▸ Exercises in chart interpretation:

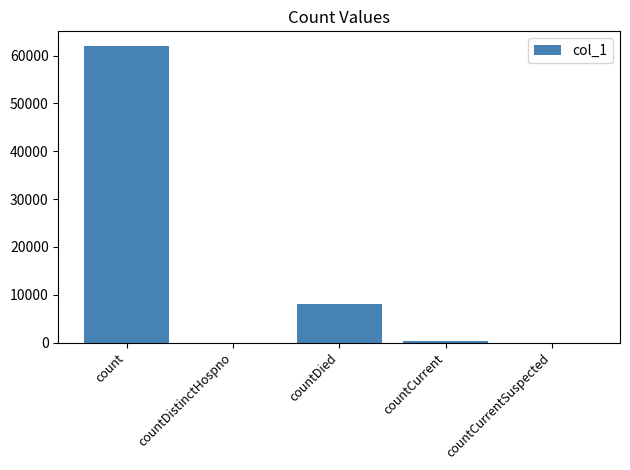

The value at countDied is 3561. True or false?

False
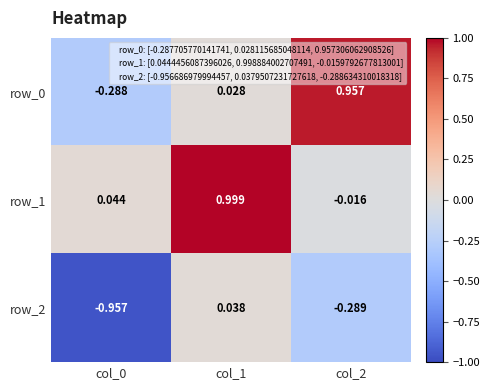

What is the sum of all row_0 values?

0.7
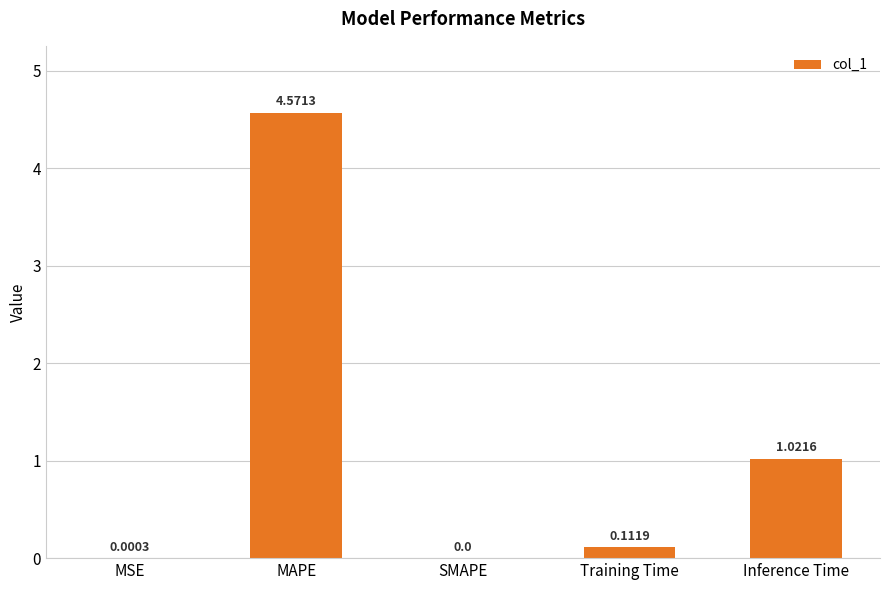

How many values are above zero?

4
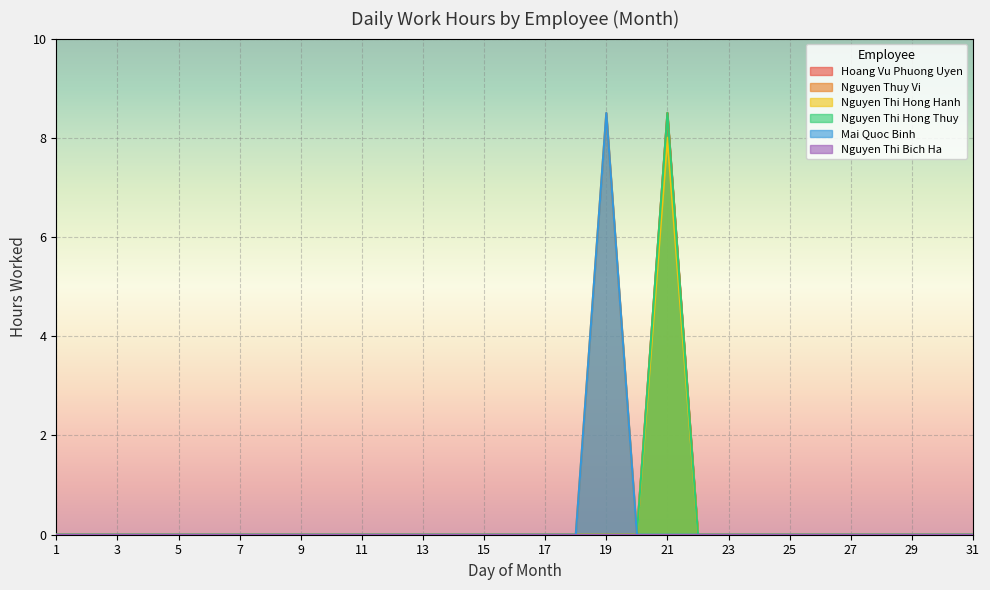

List the labels in order of Nguyen Thuy Vi value, smallest first.

1, 2, 3, 4, 5, 6, 7, 8, 9, 10, 11, 12, 13, 14, 15, 16, 17, 18, 20, 22, 23, 24, 25, 26, 27, 28, 29, 30, 31, 19, 21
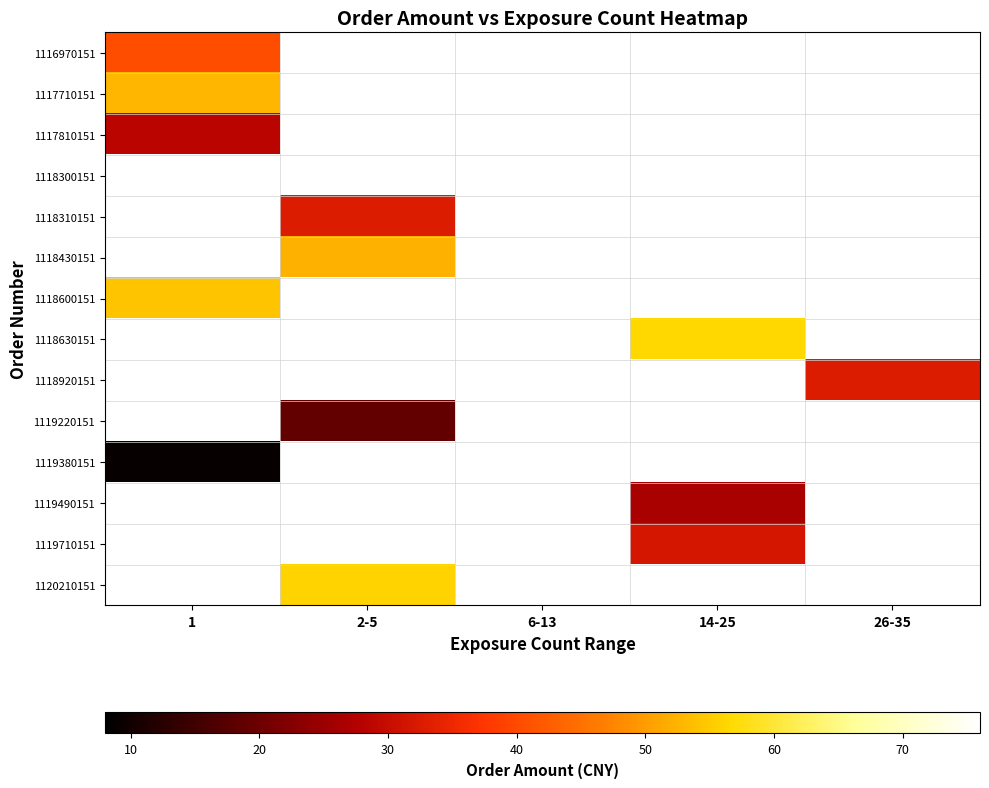

Which has a higher value, 14-25 or 1?

1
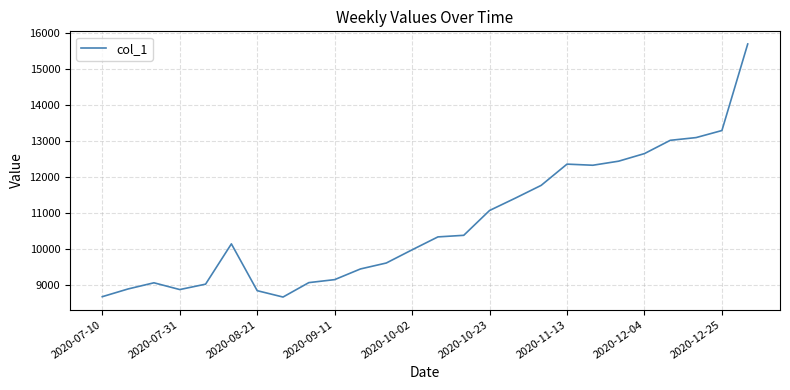

What is the smallest value displayed?

8652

▸ REQUIREMENT: Reproduce every one of the entries above word for word, leaving out the pictures.

▸ RESULT:
The value at countDied is 3561. True or false?

False

What is the sum of all row_0 values?

0.7

How many values are above zero?

4

List the labels in order of Nguyen Thuy Vi value, smallest first.

1, 2, 3, 4, 5, 6, 7, 8, 9, 10, 11, 12, 13, 14, 15, 16, 17, 18, 20, 22, 23, 24, 25, 26, 27, 28, 29, 30, 31, 19, 21

Which has a higher value, 14-25 or 1?

1

What is the smallest value displayed?

8652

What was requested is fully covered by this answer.